After a three-day hearing May 10-12, the state's Utility Facility Review Board will review the case and render a written decision within 45 days.
The public comment portion of the hearing will be at the Deseret Peak Complex, 2930 W. Highway 112 in Tooele, from 4 to 7 p.m. Tuesday, May 11. A big crowd is expected, as hearings in the county have each yielded 100-plus people and lengthy public comment periods.
"We'll hear a lot of the same things I think we've heard before, but I think it's helpful that the board actually hears from the (residents) themselves," said Doug Hogan, Tooele County attorney. "It's not sanitized when you hear it from a resident in an affected area."
Both the Tooele County Commission and Planning Commission voted in March to deny the company a conditional-use permit to build a new 500-kilovolt line. Health concerns, damage to the environment, proximity to homes and seepage in the culinary water supply were major concerns.
The line would pass through developments in Tooele, Grantsville, Stockton, Rush Valley, Stansbury Park and Twelve Miles Pass, Middle Canyon, Mormon Trail Corridor and Settlement Canyon Reservoir.

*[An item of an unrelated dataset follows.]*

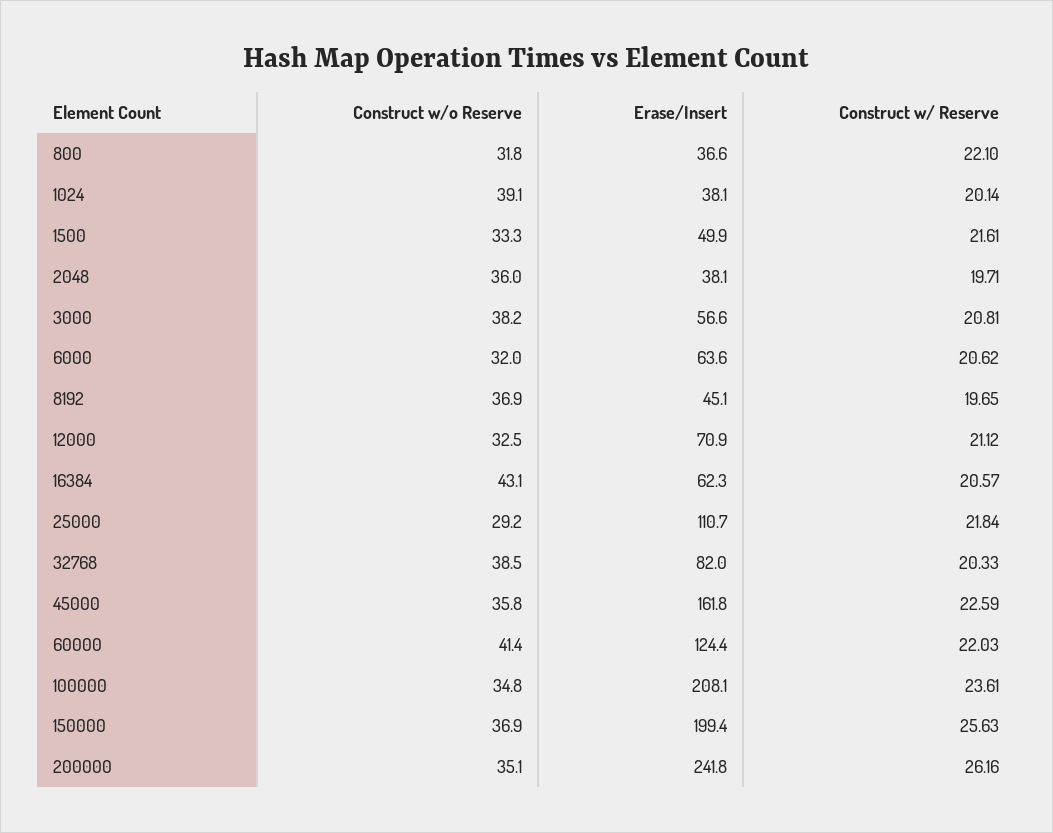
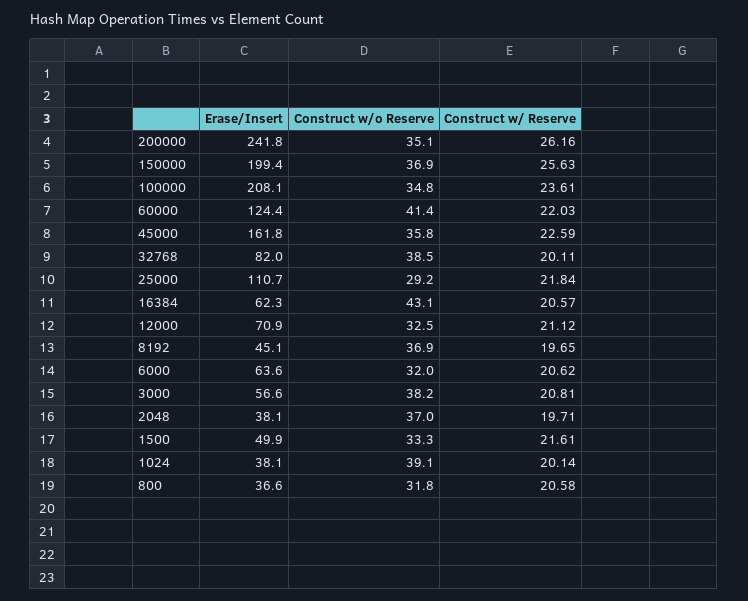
Construct w/ Reserve, 800: 22.1 -> 20.58
Construct w/o Reserve, 2048: 36 -> 37
Construct w/ Reserve, 32768: 20.33 -> 20.11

"They're basically rejecting it on the way it looks. They don't want to see it. But that's not a reason it shouldn't be permitted," said Dave Eskelsen, a spokesman with Rocky Mountain Power, a division of PacifiCorp. "At some point, the lines have to come into the populated areas, because that's where the transmission lines are needed. It's just fact."

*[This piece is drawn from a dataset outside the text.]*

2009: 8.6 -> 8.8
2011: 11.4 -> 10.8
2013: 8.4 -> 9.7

The new line is needed for increasing demand on Rocky Mountain Power's electric system. It would connect with the Oquirrh substation, benefiting Tooele residents as well.
Residents want an alternate line that would be less intrusive to their homes and forestland. The problem is that the county has never officially presented a new route to the power company. General route directions have been pitched, but not a specific proposal, and even then "we found that there's not really a consensus route that everyone likes," Eskelsen said.
The 100-mile Mona-to-Oquirrh route is the second segment in the massive Energy Gateway project Rocky Mountain Power is constructing. The lines would start at Mona in Juab County and fork off to West Jordan and Salt Lake City. Eventually, the project would cut through Utah, Idaho, Nevada, Wyoming and Oregon.